KONTAN.CO.ID - JAKARTA. Presiden Prabowo Subianto melakukan pertemuan bilateral dengan Presiden Prancis Emmanuel Macron di Istana Élysée, Paris, Selasa (14/4/2026) waktu setempat.

Dalam pertemuan tersebut, Prabowo dan Macron membahas penguatan kerja sama strategis di berbagai sektor prioritas yang dinilai mampu memberikan manfaat bagi kedua negara.

Fokus pembahasan meliputi pengadaan alat utama sistem persenjataan (alutsista), penguatan industri pertahanan, transisi energi, pengembangan energi baru terbarukan, infrastruktur, transportasi, pendidikan, hingga ekonomi kreatif.


“Termasuk pengadaan alutsista dan penguatan industri pertahanan, transisi energi dan pengembangan energi baru terbarukan, infrastruktur dan transportasi, hingga pendidikan dan ekonomi kreatif,” kata Prabowo dalam keterangan di instagram resminya @prabowo, Rabu (15/4/2026).

Baca Juga: Akhiri Lawatan Rusia-Prancis, Prabowo Tiba di Tanah Air

Pertemuan bilateral tersebut menegaskan posisi Prancis sebagai salah satu mitra strategis Indonesia di kawasan Eropa. Pemerintah Indonesia memandang hubungan dengan Prancis memiliki potensi besar untuk diperluas ke berbagai bidang kerja sama yang lebih konkret dan berkelanjutan.

“Sebagai salah satu mitra penting di kawasan Eropa, Indonesia terus mendorong kerja sama berkelanjutan dengan Prancis guna membuka peluang kolaborasi baru yang semakin konkret dan saling menguntungkan bagi kedua negara.”

Hubungan Indonesia dan Prancis dalam beberapa tahun terakhir terus menunjukkan perkembangan, terutama di sektor pertahanan, investasi, energi, dan pendidikan.

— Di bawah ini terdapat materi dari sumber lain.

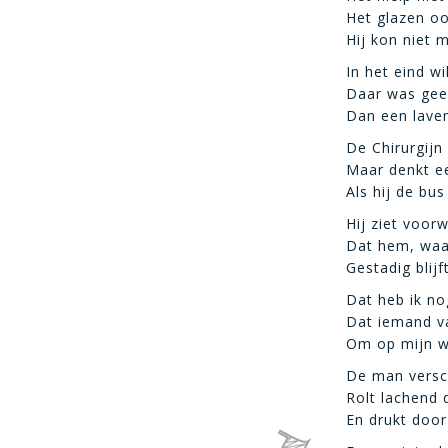
Het glazen oo
Hij kon niet 
In het eind wil
Daar was gee
Dan een lavem
De Chirurgijn 
Maar denkt ee
Als hij de bus
Hij ziet voor
Dat hem, waa
Gestadig blijf
Dat heb ik no
Dat iemand va
Om op mijn we
De man versch
Rolt lachend d
En drukt door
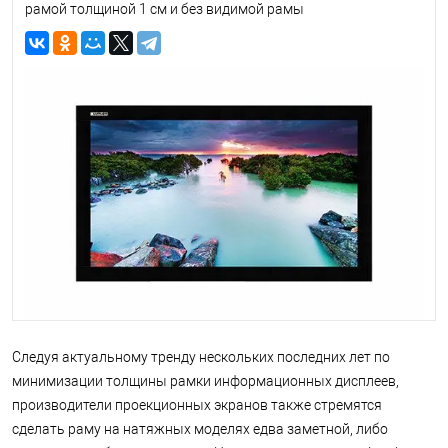
рамой толщиной 1 см и без видимой рамы
Следуя актуальному тренду нескольких последних лет по
минимизации толщины рамки информационных дисплеев,
производители проекционных экранов также стремятся
сделать раму на натяжных моделях едва заметной, либо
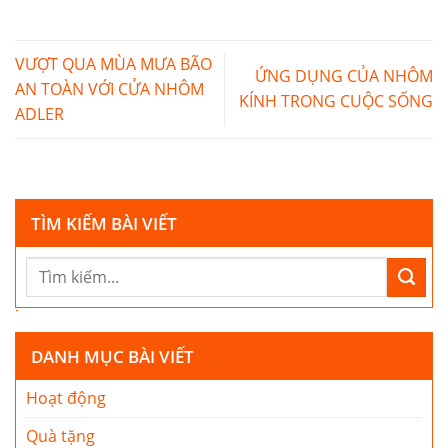
VƯỢT QUA MÙA MƯA BÃO
ỨNG DỤNG CỦA NHÔM
AN TOÀN VỚI CỬA NHÔM
KÍNH TRONG CUỘC SỐNG
ADLER
TÌM KIẾM BÀI VIẾT
DANH MỤC BÀI VIẾT
Hoạt động
Quà tặng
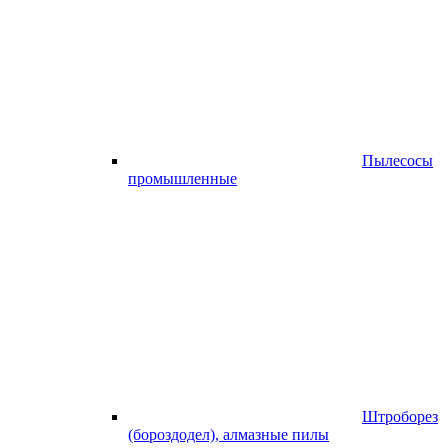
Пылесосы
промышленные
Штроборез
(бороздодел), алмазные пилы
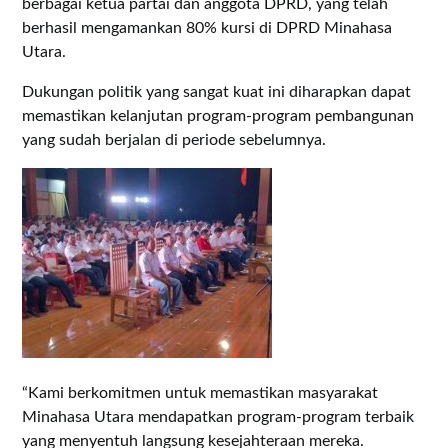
berbagai ketua partai dan anggota DPRD, yang telah
berhasil mengamankan 80% kursi di DPRD Minahasa
Utara.
Dukungan politik yang sangat kuat ini diharapkan dapat
memastikan kelanjutan program-program pembangunan
yang sudah berjalan di periode sebelumnya.
“Kami berkomitmen untuk memastikan masyarakat
Minahasa Utara mendapatkan program-program terbaik
yang menyentuh langsung kesejahteraan mereka.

Kerja sama yang lebih erat diharapkan mampu mendukung pertumbuhan ekonomi sekaligus memperkuat posisi Indonesia di tingkat global.

Baca Juga: Kementan Genjot Ekonomi Karbon Pertanian, Bidik Dana Hijau Global

Prabowo tiba di Paris pada Senin (13/4/2026) pukul 23.50 waktu setempat atau 04.50 WIB, setelah menyelesaikan agenda diplomatik di Moskow, Rusia.

Kunjungan ke Prancis menjadi bagian dari rangkaian diplomasi strategis Indonesia di Eropa. Sebelumnya, Prabowo juga melakukan pertemuan bilateral intensif dengan Presiden Rusia Vladimir Putin di Istana Kremlin.

Langkah diplomasi tersebut mencerminkan upaya Indonesia untuk memperkuat hubungan dengan negara-negara besar di Eropa dan Eurasia, sekaligus membuka peluang kerja sama baru di bidang ekonomi, pertahanan, dan teknologi.